Había estado caminando sin rumbo por cubierta, pero ahora giró sobre sus talones y corrió al camarote donde dormía, justo a tiempo de enfrentarse a un joven que salía por la puerta con dicha mochila colgada tranquilamente del hombro. El joven torció el cuerpo como para rodear a Csongor, pero al entrar este bloqueó casi toda la abertura un instante antes de chocar pecho con pecho con el intruso y devolverlo de un empellón al interior del camarote. Esto atrajo la atención de la gente que corría por cubierta, cargando con maromas, cubos de plástico, raciones de comida y otros artículos que habían encontrado en la bodega. Csongor cerró la escotilla y la trabó, y luego se dio media vuelta para ver al joven agarrando posesivamente la mochila con una mano mientras empuñaba una navaja con la otra.
Iba mejor vestido que Csongor, con una inmaculada camiseta de los Boston Celtics y unos pantalones cortos de surf con un diseño de flores y abultados bolsillos que hacían que sus piernas parecieran aún más flacas. Hasta hacía un par de semanas, a Csongor todo esto le habría parecido alarmante. Ahora, con una expresión agria y desdeñosa en el rostro, se echó mano a la camisa rota y manchada de sal y se la subió lo suficiente para descubrir la culata de la Makarov asomando en la cintura de sus pantalones cortos. Esto tuvo menos impacto, al principio, de lo que esperaba, ya que durante unos instantes el joven simplemente no pudo ignorar el espectáculo del enorme y velludo torso de Csongor. Ya no era tan abultado ni tan blancuzco como dos semanas antes, pero incluso en su estado mas esbelto y bronceado, era una especie de Maravilla del Mundo o un espectáculo de barraca para este joven filipino, que en cualquier caso no supo cómo interpretar el extraño gesto: ¿Le ofrecía Csongor su vientre para que lo apuñalara? Sin embargo, con el tiempo, los ojos del saqueador fueron bajando y se concentraron en la culata de la pistola. Csongor sabía que era una amenaza algo hueca. Si el saqueador pretendía en serio utilizar la navaja, podría causarle daños serios, tal vez incluso infligirle una herida mortal, antes de que pudiera sacar la pistola y prepararla para disparar. Pero le parecía que el saqueador no pretendía en serio emplear la navaja, sino solo intentaba echarse un farol para escapar de una mala situación, y todo lo que Csongor necesitaba era subir la mano con un farol más grande.
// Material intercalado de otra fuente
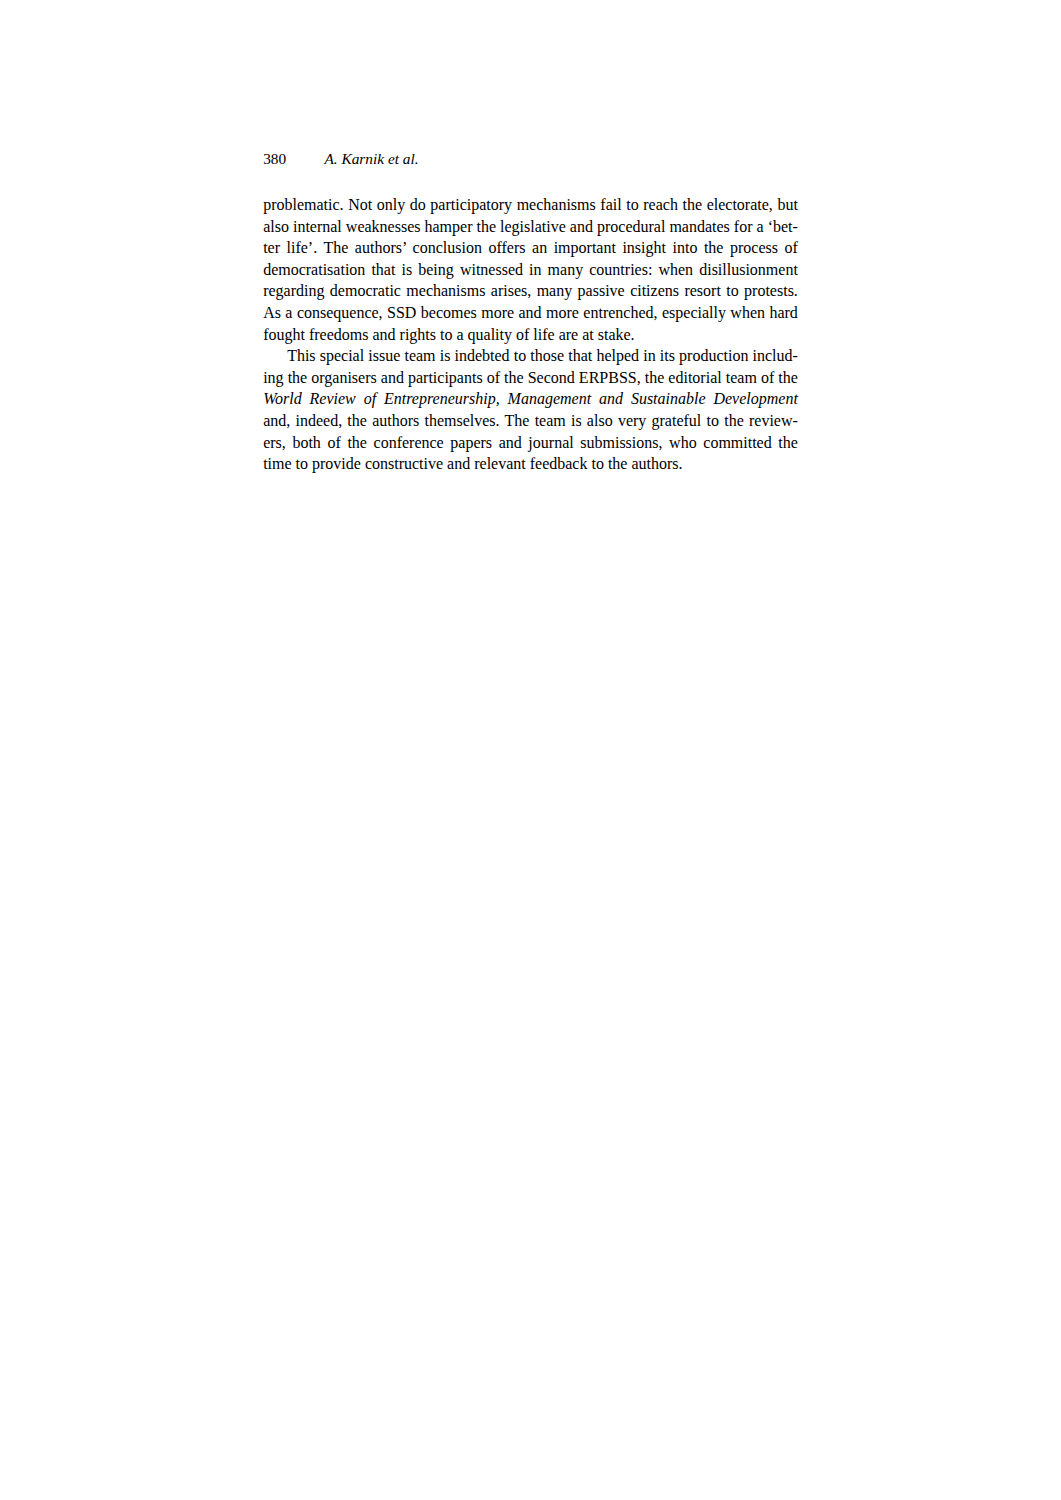380 A. Karnik et al.
problematic. Not only do participatory mechanisms fail to reach the electorate, but also internal weaknesses hamper the legislative and procedural mandates for a ‘better life’. The authors’ conclusion offers an important insight into the process of democratisation that is being witnessed in many countries: when disillusionment regarding democratic mechanisms arises, many passive citizens resort to protests. As a consequence, SSD becomes more and more entrenched, especially when hard fought freedoms and rights to a quality of life are at stake.
This special issue team is indebted to those that helped in its production including the organisers and participants of the Second ERPBSS, the editorial team of the World Review of Entrepreneurship, Management and Sustainable Development and, indeed, the authors themselves. The team is also very grateful to the reviewers, both of the conference papers and journal submissions, who committed the time to provide constructive and relevant feedback to the authors.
No se produjo ningún ataque. Csongor continuó mirando al hombre a los ojos hasta que finalmente retiró la navaja. Entonces señaló la mochila y le hizo un gesto con el dedo. El hombre puso los ojos en blanco, suspiró, y se la quitó del hombro, luego se la tiró de una patada. Csongor la recogió, se hizo a un lado y dejó salir al saqueador.
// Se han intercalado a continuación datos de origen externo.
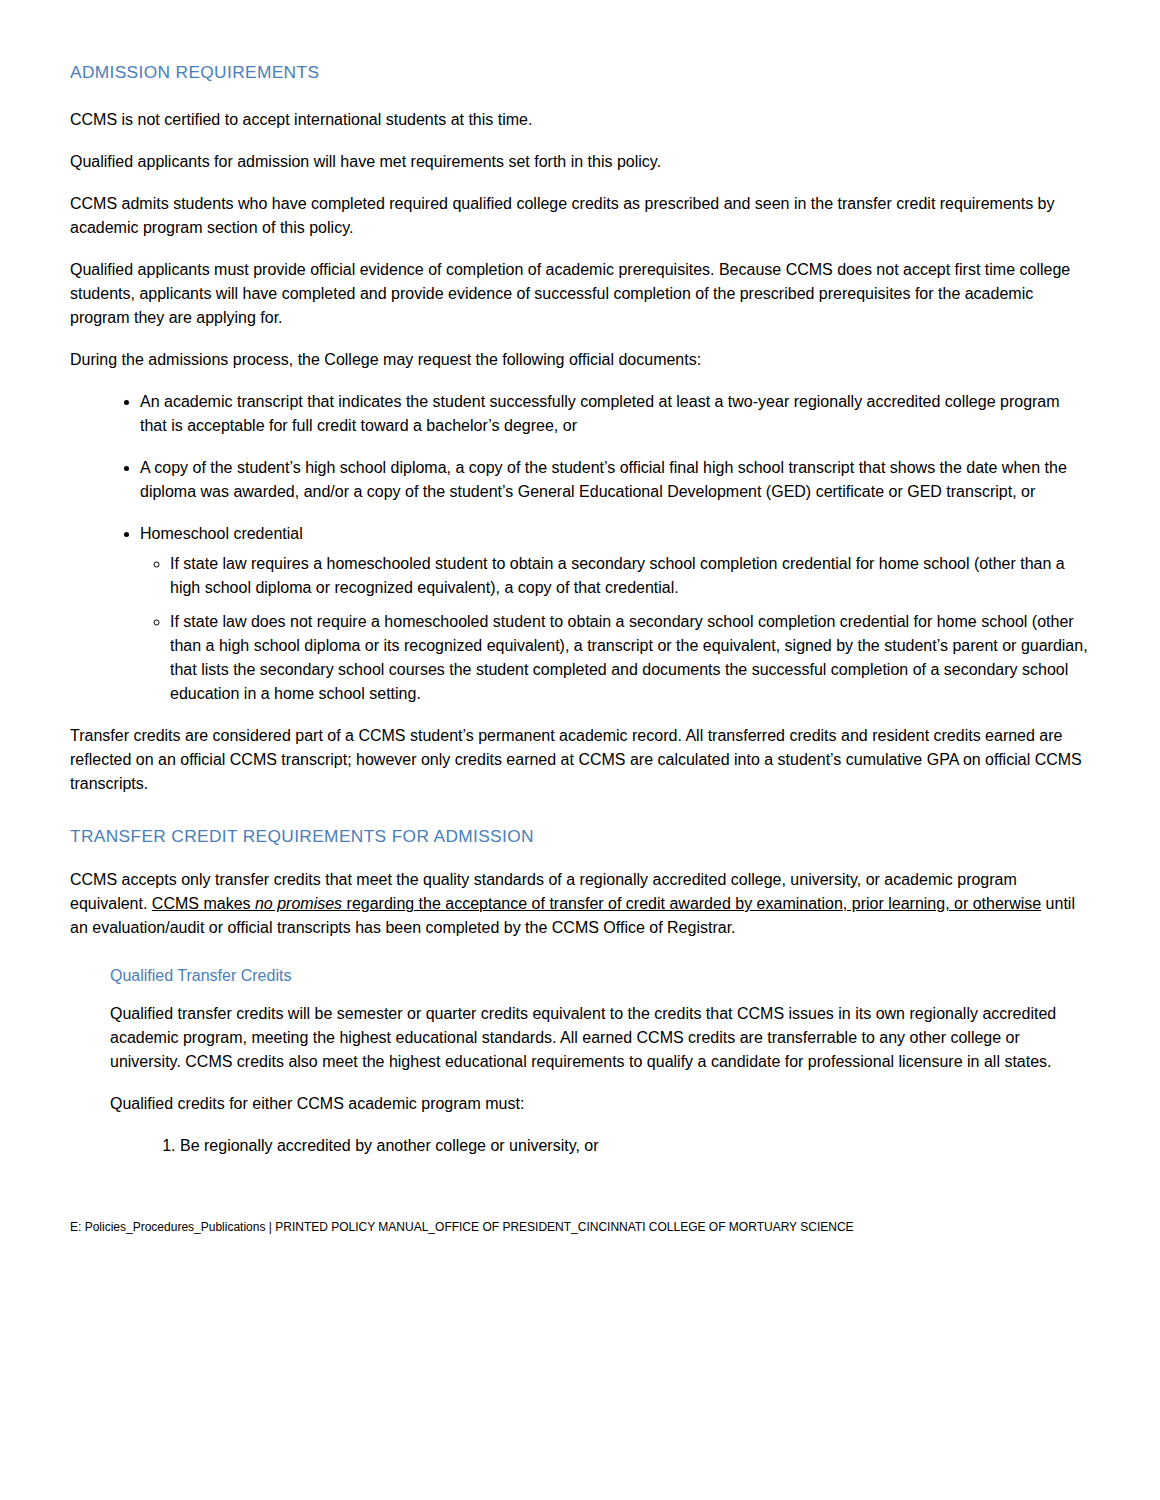ADMISSION REQUIREMENTS
CCMS is not certified to accept international students at this time.
Qualified applicants for admission will have met requirements set forth in this policy.
CCMS admits students who have completed required qualified college credits as prescribed and seen in the transfer credit requirements by academic program section of this policy.
Qualified applicants must provide official evidence of completion of academic prerequisites. Because CCMS does not accept first time college students, applicants will have completed and provide evidence of successful completion of the prescribed prerequisites for the academic program they are applying for.
During the admissions process, the College may request the following official documents:
An academic transcript that indicates the student successfully completed at least a two-year regionally accredited college program that is acceptable for full credit toward a bachelor’s degree, or
A copy of the student’s high school diploma, a copy of the student’s official final high school transcript that shows the date when the diploma was awarded, and/or a copy of the student’s General Educational Development (GED) certificate or GED transcript, or
Homeschool credential
If state law requires a homeschooled student to obtain a secondary school completion credential for home school (other than a high school diploma or recognized equivalent), a copy of that credential.
If state law does not require a homeschooled student to obtain a secondary school completion credential for home school (other than a high school diploma or its recognized equivalent), a transcript or the equivalent, signed by the student’s parent or guardian, that lists the secondary school courses the student completed and documents the successful completion of a secondary school education in a home school setting.
Transfer credits are considered part of a CCMS student’s permanent academic record. All transferred credits and resident credits earned are reflected on an official CCMS transcript; however only credits earned at CCMS are calculated into a student’s cumulative GPA on official CCMS transcripts.
TRANSFER CREDIT REQUIREMENTS FOR ADMISSION
CCMS accepts only transfer credits that meet the quality standards of a regionally accredited college, university, or academic program equivalent. CCMS makes no promises regarding the acceptance of transfer of credit awarded by examination, prior learning, or otherwise until an evaluation/audit or official transcripts has been completed by the CCMS Office of Registrar.
Qualified Transfer Credits
Qualified transfer credits will be semester or quarter credits equivalent to the credits that CCMS issues in its own regionally accredited academic program, meeting the highest educational standards. All earned CCMS credits are transferrable to any other college or university. CCMS credits also meet the highest educational requirements to qualify a candidate for professional licensure in all states.
Qualified credits for either CCMS academic program must:
Be regionally accredited by another college or university, or
E: Policies_Procedures_Publications | PRINTED POLICY MANUAL_OFFICE OF PRESIDENT_CINCINNATI COLLEGE OF MORTUARY SCIENCE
Treinta segundos más tarde, estaban a bordo de una de las barcas, tras haber aceptado la oferta de ser llevados a la orilla. Treinta segundos después de eso estaban en tierra firme, discutiendo con el capitán, que decía estar sorprendido porque no esperaban tener que pagar por sus servicios. La comunicación fue difícil hasta que Yuxia (que, desde que desembarcaron, había alternado entre dar saltos por la playa arenosa, como si probara su integridad estructural, y caer de rodillas para besarla) advirtió que el hombre hablaba en un dialecto reconocible del fujianés. Se incorporó y se acercó de puntillas y empezó a intentar hablar con él, formando sílabas con los labios manchados de arena. Csongor pudo ver que la comunicación entre los dos distaba de ser perfecta, pero que empezaban a entenderse. Marlon (que hasta unos instantes antes estaba despatarrado en la arena, gritando exultante) se sentó y se puso a escuchar, pero tampoco parecía entender lo que decían.